= Saidnuriddin Shamsiddinov =

Lawyer from Tajikistan

Saidnuriddin Shamsiddinov is a lawyer from Tajikistan. In 2020, Shamsiddinov criticized several prosecutors and judges from the Vakhsh District for allegedly participating in illegal activities. He was subsequently arrested by the Tajik authorities. He was sentenced to 8.5 years in prison on many charges at the end of 2020. An additional eight months were added on in November 2021, on the charge of collaboration with a banned political group called Group 24. Both his lawyer and the group denied any connection.

==Career==

Until 2017, Shamsiddinov was employed as a bailiff, working in the Khatlon Region. He quit after becoming frustrated with being asked for bribes and started working for a human rights organization.

==Arrest and charges==

Shamsiddinov made critical posts alleging illegal activities of government officials. These included Facebook posts alleging corruption from officials and a video that was posted on the YouTube channel of the opposition group National Alliance of Tajikistan.
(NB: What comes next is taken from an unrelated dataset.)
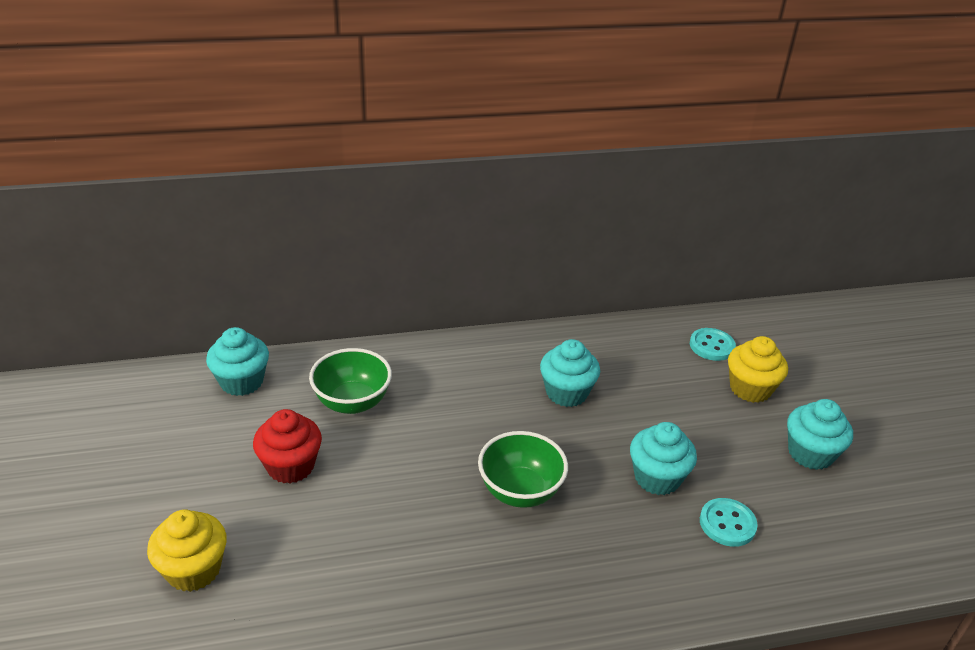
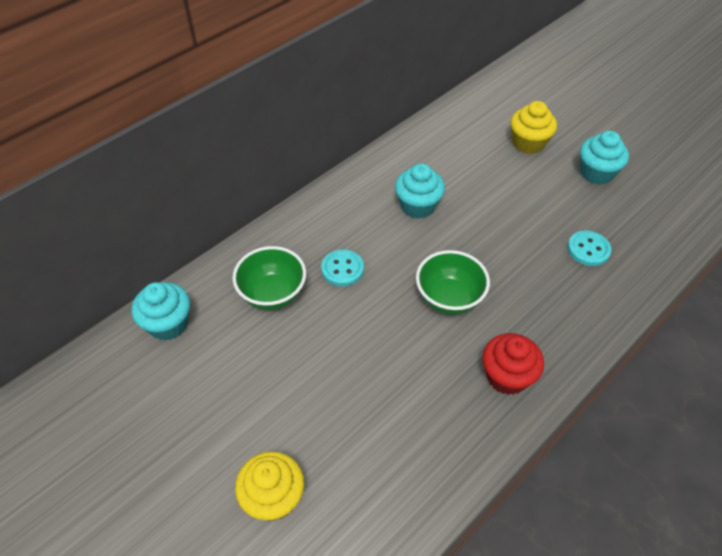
camera: 30 degrees left, 15 degrees up
red cupcake [253,409,322,484] -> red cupcake moved to [483,333,544,395]
turquoise cupcake [630,422,697,495] -> none
turquoise button [690,328,736,361] -> turquoise button moved to [321,249,364,286]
In December 2020, Shamsiddinov was found guilty of fraud, illegal land sales and spreading false information. The charges also included evasion of child support, despite the fact that all child support payments have been paid, "on time and to the satisfaction of ... [his] ex-wife." The trial evidence also included a confession that Shamsiddinov gave after having undergone torture. Shamsiddinov and his family claimed the charges were "politically motivated". Charging troublesome members of civil society with multiple crimes is a common form of political repression in Tajikistan.

In November 2021, prosecutors further charged Shamsiddinov with having links to Group 24, a banned political organization in Tajikistan. The charges carried a maximum sentence of 10 years; however, he was only sentenced to eight more months.

==International response==

The International Partnership for Human Rights included Shamsiddinov in an op-ed they wrote for Eurasia Review on freedom of the press in Tajikistan. They also included him in a report on Tajikistan for Civicus. The nonprofit group Freedom Now and the law firm Proskauer Rose filed a petition on Shamsiddinov's case for the UN Working Group on Arbitrary Detention.